AIM OF THE TASK = Transcribe, character for character, everything in the data below from the line containing "Nós do Templo Sete Linhas dizemos que" down to the line containing "contivesse todos os principais fundamen", including both of those lines.

DATA SUPPLIED =
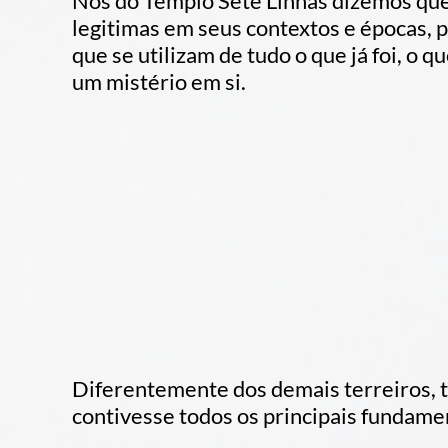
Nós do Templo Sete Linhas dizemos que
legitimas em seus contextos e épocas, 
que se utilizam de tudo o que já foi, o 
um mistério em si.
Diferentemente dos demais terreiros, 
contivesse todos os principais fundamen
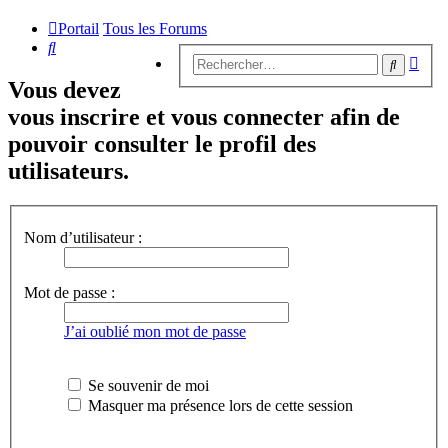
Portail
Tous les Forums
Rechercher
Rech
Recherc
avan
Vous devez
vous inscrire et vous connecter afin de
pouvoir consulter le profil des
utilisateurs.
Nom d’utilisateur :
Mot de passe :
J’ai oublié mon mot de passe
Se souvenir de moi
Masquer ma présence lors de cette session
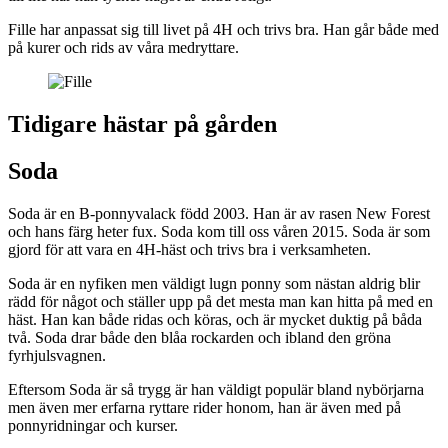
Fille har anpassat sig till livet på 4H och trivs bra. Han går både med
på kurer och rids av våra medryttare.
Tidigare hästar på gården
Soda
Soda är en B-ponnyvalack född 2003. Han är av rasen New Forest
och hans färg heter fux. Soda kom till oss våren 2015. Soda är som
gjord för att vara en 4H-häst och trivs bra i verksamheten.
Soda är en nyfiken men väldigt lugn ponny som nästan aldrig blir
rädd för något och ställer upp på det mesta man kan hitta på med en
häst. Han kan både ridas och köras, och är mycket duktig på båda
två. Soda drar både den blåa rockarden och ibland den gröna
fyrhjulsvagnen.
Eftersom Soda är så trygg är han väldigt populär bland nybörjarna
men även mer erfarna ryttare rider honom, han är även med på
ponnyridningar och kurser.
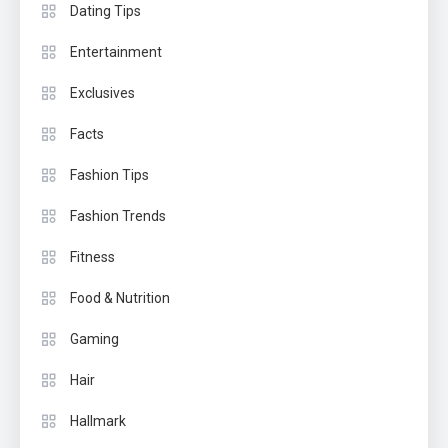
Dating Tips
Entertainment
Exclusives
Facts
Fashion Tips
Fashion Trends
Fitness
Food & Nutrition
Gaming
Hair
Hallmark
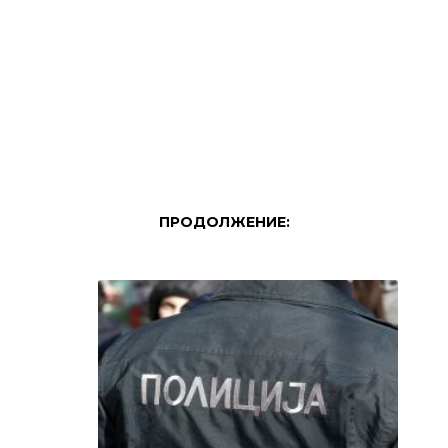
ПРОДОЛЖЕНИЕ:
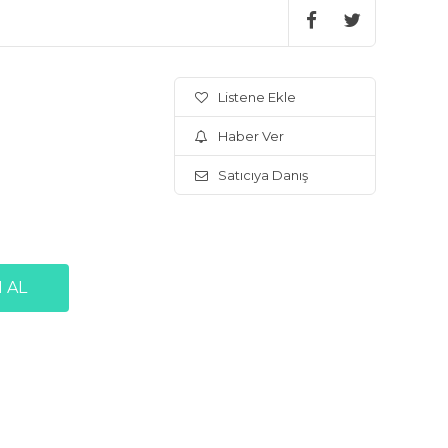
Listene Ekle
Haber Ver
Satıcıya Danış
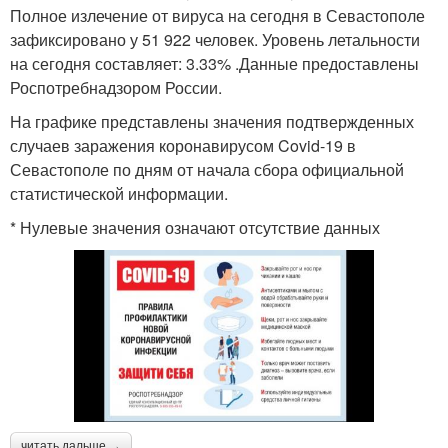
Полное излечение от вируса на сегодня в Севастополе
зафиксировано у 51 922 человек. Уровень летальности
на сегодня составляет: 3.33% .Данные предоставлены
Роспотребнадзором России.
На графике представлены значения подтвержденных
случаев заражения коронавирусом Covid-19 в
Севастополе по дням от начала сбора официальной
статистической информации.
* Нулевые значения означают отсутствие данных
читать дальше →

---

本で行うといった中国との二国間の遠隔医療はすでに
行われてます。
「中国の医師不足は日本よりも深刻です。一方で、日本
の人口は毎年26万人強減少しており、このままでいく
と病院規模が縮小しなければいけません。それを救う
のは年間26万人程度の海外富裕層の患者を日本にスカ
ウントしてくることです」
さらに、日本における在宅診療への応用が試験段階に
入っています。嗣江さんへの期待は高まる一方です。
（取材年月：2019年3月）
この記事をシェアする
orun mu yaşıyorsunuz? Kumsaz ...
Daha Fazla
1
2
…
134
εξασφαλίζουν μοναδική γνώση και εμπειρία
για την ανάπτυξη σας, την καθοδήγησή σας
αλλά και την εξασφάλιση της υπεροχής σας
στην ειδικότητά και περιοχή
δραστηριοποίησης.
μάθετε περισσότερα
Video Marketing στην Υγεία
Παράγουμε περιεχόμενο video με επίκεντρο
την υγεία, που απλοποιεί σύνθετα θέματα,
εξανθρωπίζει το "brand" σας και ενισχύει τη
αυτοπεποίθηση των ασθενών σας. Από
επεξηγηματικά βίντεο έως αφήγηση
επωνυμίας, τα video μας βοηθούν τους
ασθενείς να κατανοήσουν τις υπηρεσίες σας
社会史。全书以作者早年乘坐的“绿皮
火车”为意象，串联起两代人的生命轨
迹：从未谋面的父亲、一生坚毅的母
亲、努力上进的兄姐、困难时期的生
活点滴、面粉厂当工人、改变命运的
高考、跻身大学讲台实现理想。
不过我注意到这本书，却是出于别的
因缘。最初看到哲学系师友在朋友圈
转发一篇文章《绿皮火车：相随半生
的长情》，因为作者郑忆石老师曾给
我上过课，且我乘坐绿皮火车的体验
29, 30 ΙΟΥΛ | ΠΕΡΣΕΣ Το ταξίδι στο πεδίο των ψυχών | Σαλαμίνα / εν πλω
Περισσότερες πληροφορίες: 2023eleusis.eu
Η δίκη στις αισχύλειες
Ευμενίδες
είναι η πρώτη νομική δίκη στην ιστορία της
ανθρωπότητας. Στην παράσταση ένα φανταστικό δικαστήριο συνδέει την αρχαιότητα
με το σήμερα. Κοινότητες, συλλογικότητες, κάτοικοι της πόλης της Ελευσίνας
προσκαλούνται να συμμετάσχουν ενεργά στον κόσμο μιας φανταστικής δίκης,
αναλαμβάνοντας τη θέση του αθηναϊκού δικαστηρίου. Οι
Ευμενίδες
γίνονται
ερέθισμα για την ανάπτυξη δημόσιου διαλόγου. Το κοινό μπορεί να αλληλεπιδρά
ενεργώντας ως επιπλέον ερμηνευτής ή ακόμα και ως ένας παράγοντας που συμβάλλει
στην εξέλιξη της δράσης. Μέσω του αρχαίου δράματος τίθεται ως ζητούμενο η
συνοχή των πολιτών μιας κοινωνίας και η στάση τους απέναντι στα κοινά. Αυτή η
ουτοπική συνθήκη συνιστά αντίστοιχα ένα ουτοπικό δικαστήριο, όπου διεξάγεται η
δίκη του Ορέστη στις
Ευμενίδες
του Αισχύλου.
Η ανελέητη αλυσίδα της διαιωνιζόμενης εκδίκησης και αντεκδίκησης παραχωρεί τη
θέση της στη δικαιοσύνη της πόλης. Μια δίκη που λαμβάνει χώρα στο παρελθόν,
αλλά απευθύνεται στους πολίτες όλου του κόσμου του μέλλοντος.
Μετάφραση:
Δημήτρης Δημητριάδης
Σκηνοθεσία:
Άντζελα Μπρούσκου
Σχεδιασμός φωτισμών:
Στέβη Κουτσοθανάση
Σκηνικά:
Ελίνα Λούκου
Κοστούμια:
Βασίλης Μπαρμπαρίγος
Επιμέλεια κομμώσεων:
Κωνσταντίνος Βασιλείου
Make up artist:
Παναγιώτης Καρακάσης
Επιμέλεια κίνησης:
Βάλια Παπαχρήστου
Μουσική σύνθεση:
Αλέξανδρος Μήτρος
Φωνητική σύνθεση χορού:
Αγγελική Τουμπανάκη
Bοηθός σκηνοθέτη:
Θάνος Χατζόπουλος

ANSWER TO THIS EXERCISE =
Nós do Templo Sete Linhas dizemos que
legitimas em seus contextos e épocas, 
que se utilizam de tudo o que já foi, o 
um mistério em si.
Diferentemente dos demais terreiros, 
contivesse todos os principais fundamen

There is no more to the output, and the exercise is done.